Actuó por miedo, incertidumbre y un amor feroz que la convenció de que de alguna manera podía interponerse entre yo y el peligro sin decirme que existía.
Durante veintisiete años, la verdad permaneció enterrada bajo aquel arce.
Protegido.
En conserva.
Espera.
Mi madre había dicho al final de su vida:
“Quiero que sepas la verdad.”
No le dio tiempo a decírmelo ella misma.
Así que me dejó una manera de encontrarlo.
El contenedor nunca había estado cerrado con llave.
Había estado protegido de la lluvia y la tierra, pero no de la persona que, en última instancia, debía abrirlo.
Quizás ella siempre creyó que algún día lo lograría.
No a los veintiséis años.
No cuando era lo suficientemente joven como para confundir el amor con la certeza.
Pero más tarde.
Cuando ya había vivido lo suficiente como para comprender que las personas podían ser más de una cosa a la vez.
Que alguien pueda amarte y aun así tomar la decisión equivocada.
Que alguien pueda hacer algo terrible y pasar décadas intentando no volver a ser esa persona.
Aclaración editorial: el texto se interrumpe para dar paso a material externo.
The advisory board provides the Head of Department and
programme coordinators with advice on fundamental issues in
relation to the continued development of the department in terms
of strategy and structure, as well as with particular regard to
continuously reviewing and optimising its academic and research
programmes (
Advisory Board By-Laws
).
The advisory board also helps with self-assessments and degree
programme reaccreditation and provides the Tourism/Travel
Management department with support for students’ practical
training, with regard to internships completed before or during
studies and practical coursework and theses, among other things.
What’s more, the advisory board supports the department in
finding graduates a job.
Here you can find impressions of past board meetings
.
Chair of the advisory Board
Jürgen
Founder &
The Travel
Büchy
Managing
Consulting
Que un buen matrimonio pudiera contener un secreto lo suficientemente grande como para cambiar la forma en que entendías cada año anterior.
Ahora tenía cincuenta y tres años.
Había criado a dos hijas que podían afrontar verdades complicadas.
Y ahora yo tenía que aprender a hacer lo mismo.
El arce rojo se alzaba sobre mí, alto y con raíces profundas.
Algunas cosas se plantan porque queremos que crezcan.
Otras se plantan porque necesitamos algo que proteja aquello a lo que aún no podemos enfrentarnos.
Y a veces, años después, por fin nos volvemos lo suficientemente fuertes como para excavar bajo las raíces y descubrir lo que nos esperaba allí todo este tiempo.